Foreign policy — almost ignored in political campaigns until now — will now factor into selecting our next president.
On the 11th anniversary of 9/11, U.S. personnel and properties in Libya and Egypt were attacked.
At the U.S. consulate in Libya, the ambassador and three other Americans were killed.
In Egypt, radical Islamist demonstrators scaled the walls of the U.S. embassy, pulling down the American flag, supposedly protesting an obscure YouTube video. They carried a black al-Qaida-like flag proclaiming, "There is no god but Allah and Muhammad is his messenger," and chanted, "We are all Osama."
The initial U.S. State Department response was an apology for an amateur Internet piece never shown in any theater in the world.
Meanwhile, an Israeli official announced that President Barack Obama has again snubbed Israeli Prime Minister Netanyahu, rejecting a meeting in the U.S. later this month. The growing U.S.-Israeli rift has escalated with Netanyahu's latest demands that America set "red lines" for Iran, adding that we cannot stop Israel from using force there.
Bloodshed continues in Syria, where 18 months of fighting has claimed over 20,000 lives. More than 2.5 million displaced Syrians today need assistance inside their homeland, while 250,000 refugees have already fled to camps in neighboring countries.
Iran continues shipping military equipment to President Bashar Assad's Syrian government, flying over Iraqi airspace, presumably with permission, while boldly proceeding with nuclear development and proclaiming they can now attack American citizens and interests — anywhere.
Within days of Tuesday's attacks, anti-U.S. protests erupted in Tunisia, Yemen and the Palestinian territory, and Afghanistan's President Hamid Karzai condemned the obscure American video claimed to launch the turmoil.
Is the region better off than it was four years ago?
No! The region is close to being lost — for decades.
These current events are not disconnected coincidences! We've seen again that insurrection anywhere in the region can spread with lightning speed throughout.
Al-Qaida's leader, Ayman al-Zawahiri, called for the violence in Libya. His younger brother was among the Egyptian protesters. A clear and present danger throughout the region threatens both peace and the flow of much the world's major oil supplies.
The Arab Spring is rapidly devolving into an irreversible winter of Islamism.
Egypt 2012 has become a repeat of Iran 1979.
This begs immediate and disturbing questions.
Will Islamists, emboldened by America's failure to respond beyond apologies and political correctness, continue to attack American personnel, properties and interests with impunity?
Is Libya likely to follow Egypt's course?
Will yet another Islamist regime replace the secular Assad government in Syria?
Will a nuclear Islamist Iran become the lead puppeteer in the game?
Will Israel be forced to take action against Iran without U.S. support?
Will America continue to lead from behind?
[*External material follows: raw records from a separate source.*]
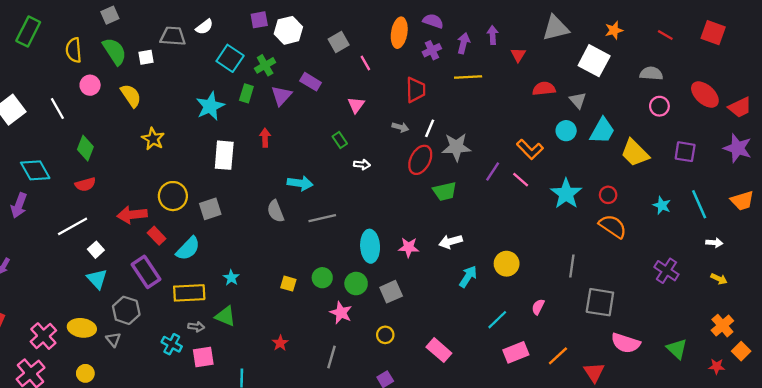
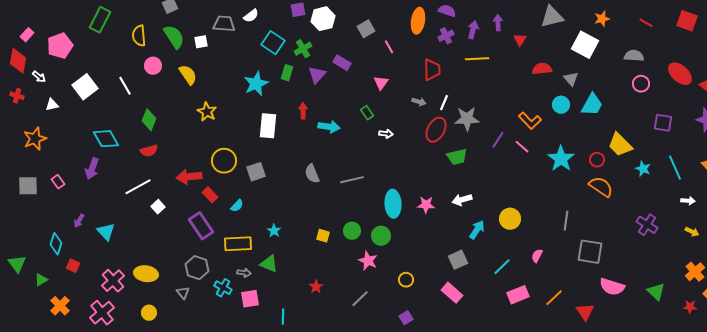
yellow trapezoid: (635, 153) -> (620, 145), moved
cyan arrow: (300, 183) -> (329, 127), moved
cyan semicircle: (188, 249) -> (237, 206), size x0.6
cyan triangle: (97, 279) -> (106, 232), moved
gray square: (391, 292) -> (458, 260), moved
gray hexagon: (126, 310) -> (197, 268), moved
gray triangle: (113, 340) -> (183, 293), moved
gray line: (332, 357) -> (360, 299), turned 30

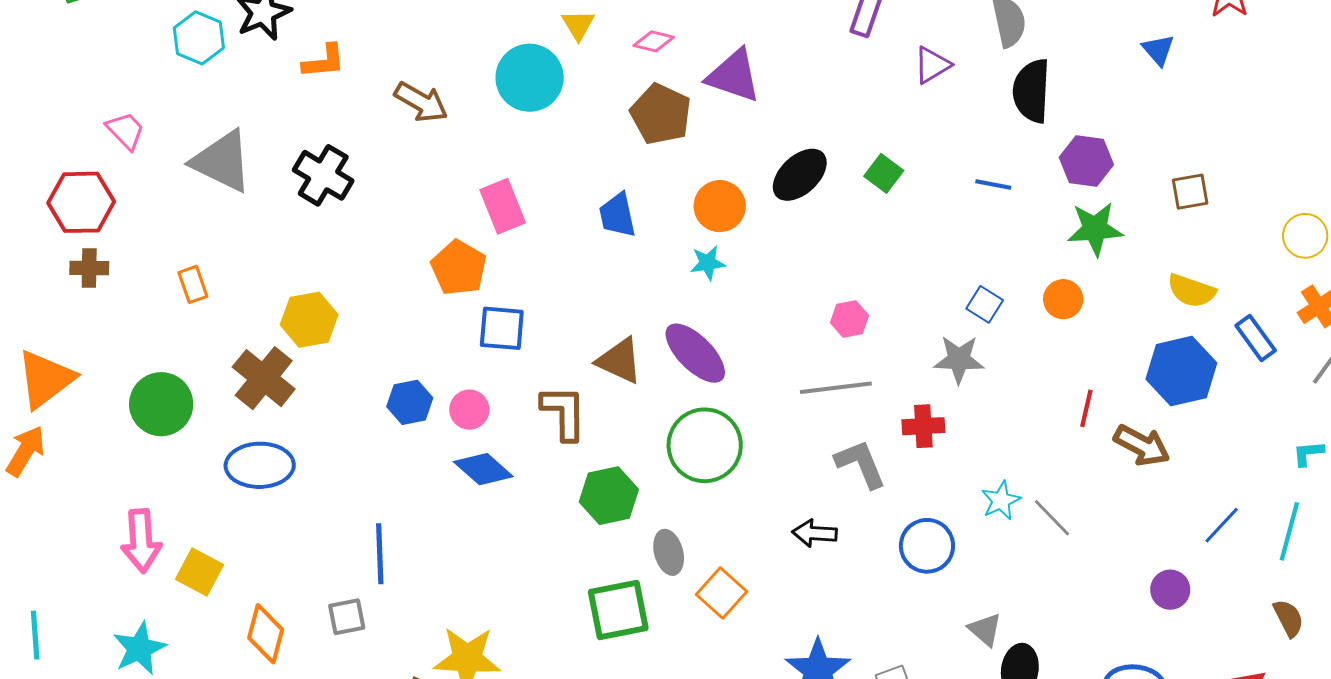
Will unrest in North Africa, the Middle East and the Near East deflect focus on our nation's economic and unemployment woes for the remainder of the 2012 political campaign?
Are we headed to an October surprise that will alter the nature and results of our political contests?
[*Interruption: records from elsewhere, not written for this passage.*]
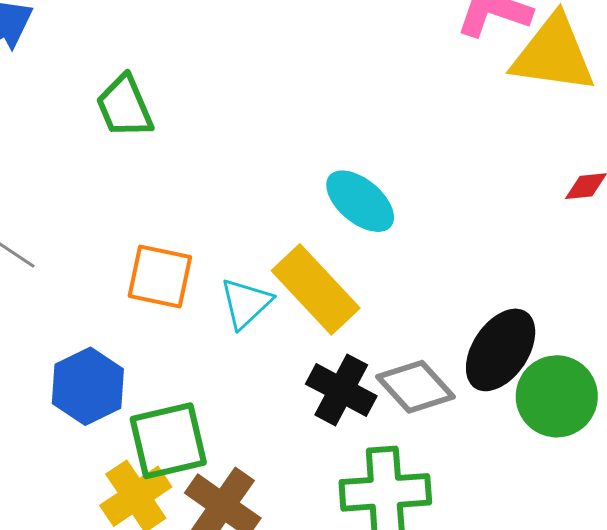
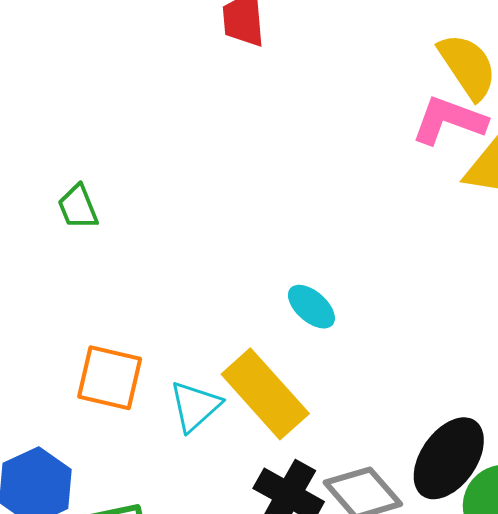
green trapezoid: (125, 107) -> (78, 207), size x0.7
cyan ellipse: (360, 201) -> (311, 307), size x0.7

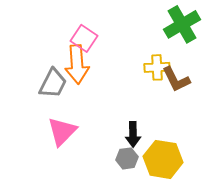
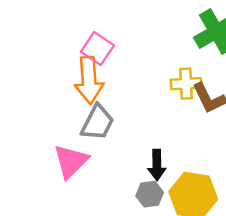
gray trapezoid: (53, 83) -> (97, 123), moved

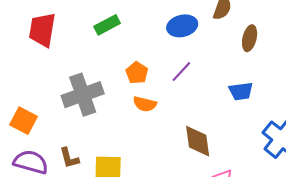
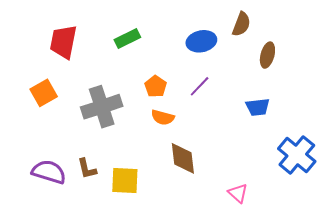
orange square: (24, 121) -> (44, 93), moved, turned 32
brown diamond: (198, 141) -> (183, 158), moved

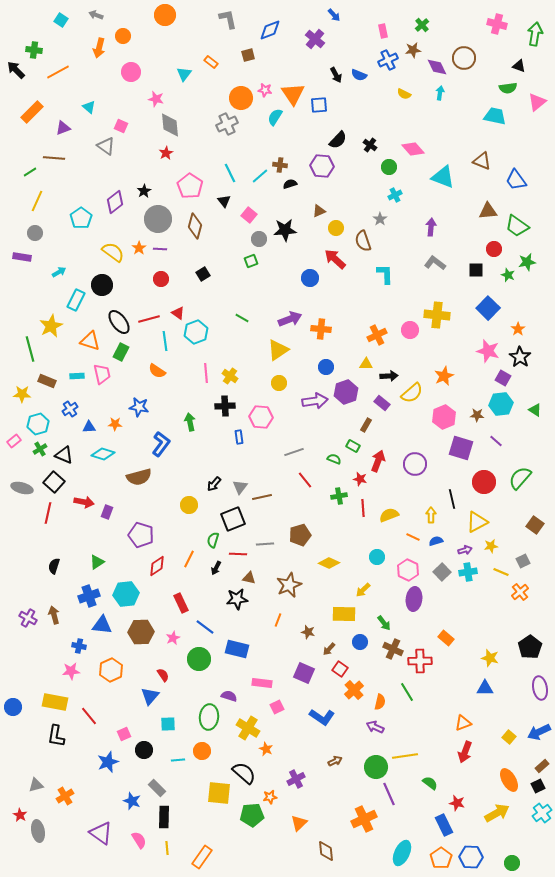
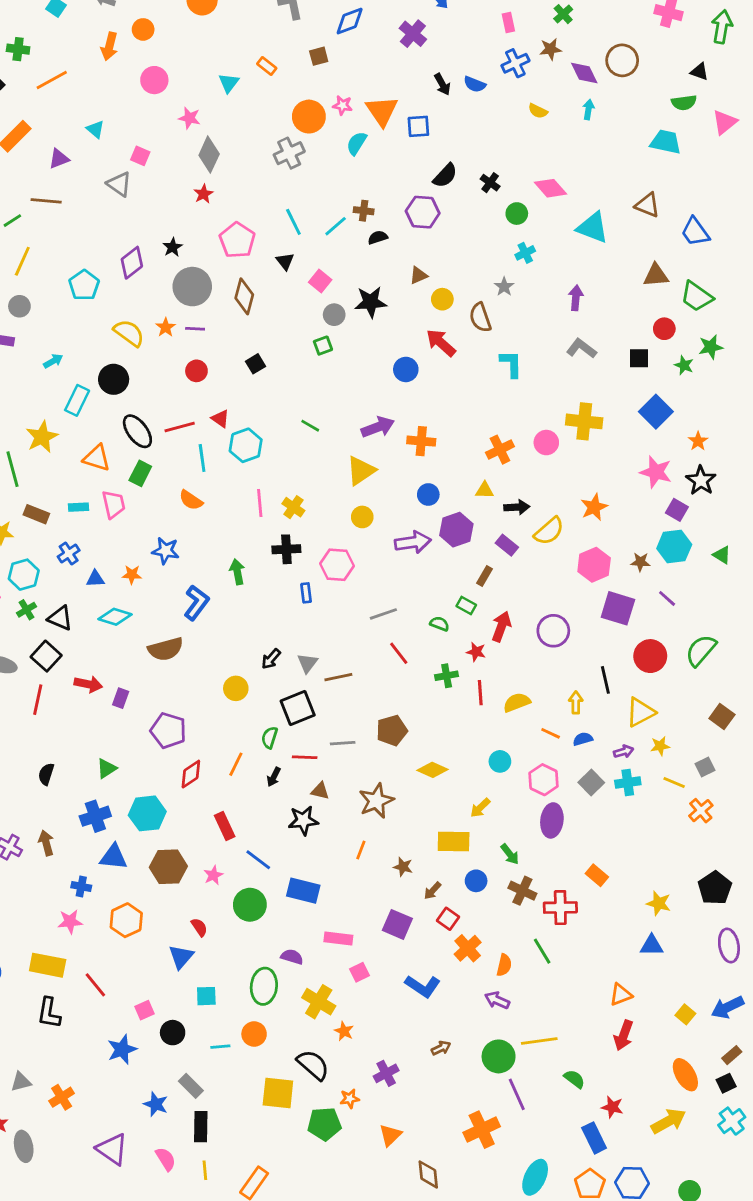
gray diamond: (170, 125) -> (209, 155), turned 30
Think back to 2008 when the financial-sector implosion and imminent collapse of America's economy drove foreign policy to a back seat. The result? We elected a president with zero military, foreign policy or executive leadership experience, because the other candidate was so inept about the economy.
Today it's possible another reversal of issues will take place.
This time that same president will claim to be the only one with foreign-policy experience, ignoring the fact that he had zero such experience in 2008. And the media will ignore the reality that his naïveté and June 2009 speech from Cairo calling for a "new beginning" throughout the Muslim world did much to incite protest and launch the so-called Arab Spring, hurling the entire region into today's turmoil.
Unless the U.S. exerts bold leadership now, the entire Middle East will be lost, with dire and very long-term consequences!
We must end mixed messages, appeasement, apologies and leading from behind!
We must not kick the Middle East can down the road, as we do elsewhere.
We need to acknowledge the reality and severity of the global threat of Islamic extremism. Then we need a long-term plan — with clarity about the challenges and objectives, and clarity in communicating the goal worldwide.
As Condoleezza Rice proclaims, if we fail to lead the leadership void will be filled with others who hold far different values.Any alternative to U.S. leadership is unacceptable and doomed to disaster.